New Center to Improve Research Quality Launches at Stanford

Mark Crane

April 24, 2014

A new center at Stanford University in California will evaluate how scientific research is conducted worldwide and attempt to incentivize the use of best practices.

The Meta-Research Information Center at Stanford (METRICS) will conduct research on the field of research itself and study how it can be done better.

The center will be codirected by John Ioannidis, MD, DSc, professor of medicine and of health research and policy and director of the Stanford Prevention Research Center, and Steven Goodman, MD, MHS, PhD, professor of medicine and of health research and policy and associate dean for clinical and translational research at the School of Medicine, Stanford University.

Dr. Ioannidis is known for examining the biases and reproducibility of published science. His 2005 PLoS Medicine article, "Why Most Published Research Findings Are False," is the most accessed and downloaded article in the history of Public Library of Science, with more than 1 million views to date.

"There are many potential weaknesses and biases that can limit the efficiency of research," Dr.

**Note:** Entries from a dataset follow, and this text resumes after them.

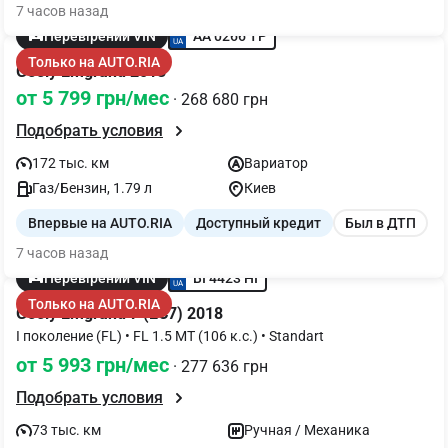
7 часов назад
AA 0266 TP
Перевірений VIN
Только на AUTO.RIA
Geely Emgrand 2013
от 5 799 грн/мес
· 268 680 грн
Подобрать условия
172 тыс. км
Вариатор
Газ/Бензин, 1.79 л
Киев
Впервые на AUTO.RIA
Доступный кредит
Был в ДТП
7 часов назад
BI 4423 HI
Перевірений VIN
Только на AUTO.RIA
Geely Emgrand 7 (EC7) 2018
I поколение (FL) • FL 1.5 MT (106 к.с.) • Standart
от 5 993 грн/мес
· 277 636 грн
Подобрать условия
73 тыс. км
Ручная / Механика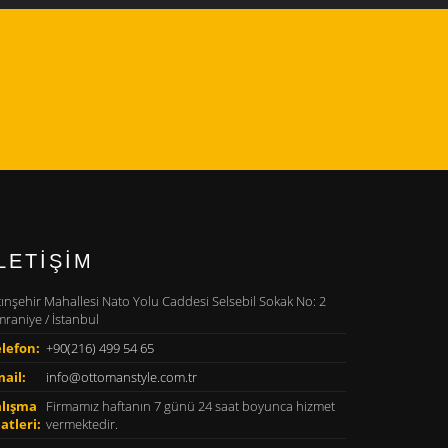
LETİŞİM
tınşehir Mahallesi Nato Yolu Caddesi Selsebil Sokak No: 2
raniye / İstanbul
lefon:
+90(216) 499 54 65
ail:
info@ottomanstyle.com.tr
alışma
Firmamız haftanın 7 günü 24 saat boyunca hizmet
atleri:
vermektedir.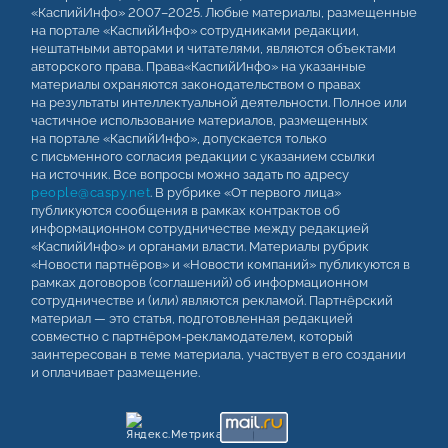
«КаспийИнфо» 2007–2025. Любые материалы, размещенные
на портале «КаспийИнфо» сотрудниками редакции,
нештатными авторами и читателями, являются объектами
авторского права. Права«КаспийИнфо» на указанные
материалы охраняются законодательством о правах
на результаты интеллектуальной деятельности. Полное или
частичное использование материалов, размещенных
на портале «КаспийИнфо», допускается только
с письменного согласия редакции с указанием ссылки
на источник. Все вопросы можно задать по адресу
people@caspy.net
. В рубрике «От первого лица»
публикуются сообщения в рамках контрактов об
информационном сотрудничестве между редакцией
«КаспийИнфо» и органами власти. Материалы рубрик
«Новости партнёров» и «Новости компаний» публикуются в
рамках договоров (соглашений) об информационном
сотрудничестве и (или) являются рекламой. Партнёрский
материал — это статья, подготовленная редакцией
совместно с партнёром-рекламодателем, который
заинтересован в теме материала, участвует в его создании
и оплачивает размещение.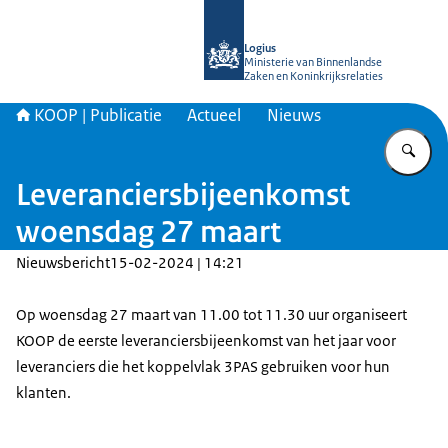
Naar de homepage van KOOP Kennis- e
Logius
Ministerie van Binnenlandse
Zaken en Koninkrijksrelaties
KOOP | Publicatie
Actueel
Nieuws
Vu
Leveranciersbijeenkomst
woensdag 27 maart
Nieuwsbericht
15-02-2024 | 14:21
Op woensdag 27 maart van 11.00 tot 11.30 uur organiseert
KOOP de eerste leveranciersbijeenkomst van het jaar voor
leveranciers die het koppelvlak 3PAS gebruiken voor hun
klanten.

Ioannidis told Medscape Medical News. "These include...lack of systematic consideration of the prior evidence in designing and prioritizing research agendas; financial and other conflicts of interest; suboptimal design of studies; reporting biases; limited public access to raw data and protocols; lack of collaboration among scientists; limited or no attention to replication; and poor use of statistical methods.

John Ioannidis, MD, DSc, codirector of METRICS. Photo credit: Norbert von der Groeben

"In METRICS, we want to systematically study these weaknesses and biases, understand how they operate across different fields of research, identify methods that would help avoid or correct these problems, and disseminate knowledge of these methods to stakeholders who could change how research is done or rewarded, so as to make a difference," he said.

Research should follow the field of sports by publicizing details about how scientists conduct their work, he said. "Sports have multiple accurate ways of measuring performance. If you read the sports pages of any newspaper, there is information about each game including detailed statistics on all the players and scorers plus very detailed quantitative profiles of all the players and all the teams. It would be weird if we cannot have also detailed measurement on research processes, so that we can tell what works and what does not work as well as we thought. Science is the best thing that has happened to human beings. Science can be applied to study the field of science."

METRICS will try to facilitate the building of international collaborations among researchers working in different fields, Dr. Ioannidis, who is also the C.F. Rehnborg Professor in Disease Prevention, said. "In my experience, I am constantly amazed to find out how many interesting ideas and evidence is generated across very diverse disciplines on how one can enhance data sharing, study registration, or replication practices. Sharing successful examples and paradigms with international collaboration can take us a long way towards optimizing research efficiency across many fields."

Seeking Reliable Conclusions

Dr. Goodman's research is focused on the process of using statistics to draw conclusions from data in the presence of uncertainty. He is the senior statistical editor of the Annals of Internal Medicine, vice-chair of the methodology committee of the federal Patient-Centered Outcomes Research Institute, and for the past decade, editor-in-chief of Clinical Trials.

"All scientists share the common goals of searching for truth and of improving their methods," Dr. Goodman said in a statement released by Stanford University. "But it is sometimes difficult to know which research and reporting practices actually lead to more reliable conclusions without studying research itself, the domain of the meta-research."

Steven Goodman, MD, MHS, PhD, codirector of METRICS. Photo credit: Norbert von der Groeben

"There is widespread concern about research reliability right now, but the best, practicable solutions are not obvious, requiring changes both in methods and in incentive structures," he said. "We want METRICS to be a place where scientists come together to develop and help implement those solutions."

Deborah Zarin, MD, a senior scientist at the National Institutes of Health's National Library of Medicine, has been named as METRICS' first visiting scholar. In her role as director of, the largest public registry and results database of publicly and privately funded clinical studies conducted around the world, Dr. Zarin studies the quality of trial reporting and analysis in support of evidence-based clinical and policy decision-making.

"I'm excited about collaborating with colleagues at METRICS in conducting research aimed at improving trial reporting," Dr. Zarin said in the statement. "It's part of our promise to research participants, who put themselves at risk, to make optimal use of these data in order to advance medical knowledge and, ultimately, improve medical care."

The launch of METRICS is funded by a $6 million grant from the Laura and John Arnold Foundation. METRICS will also provide educational funding for students and scholars; organize collaborative working groups that include academics, policymakers, research funders, and the public; and help establish similar initiatives worldwide.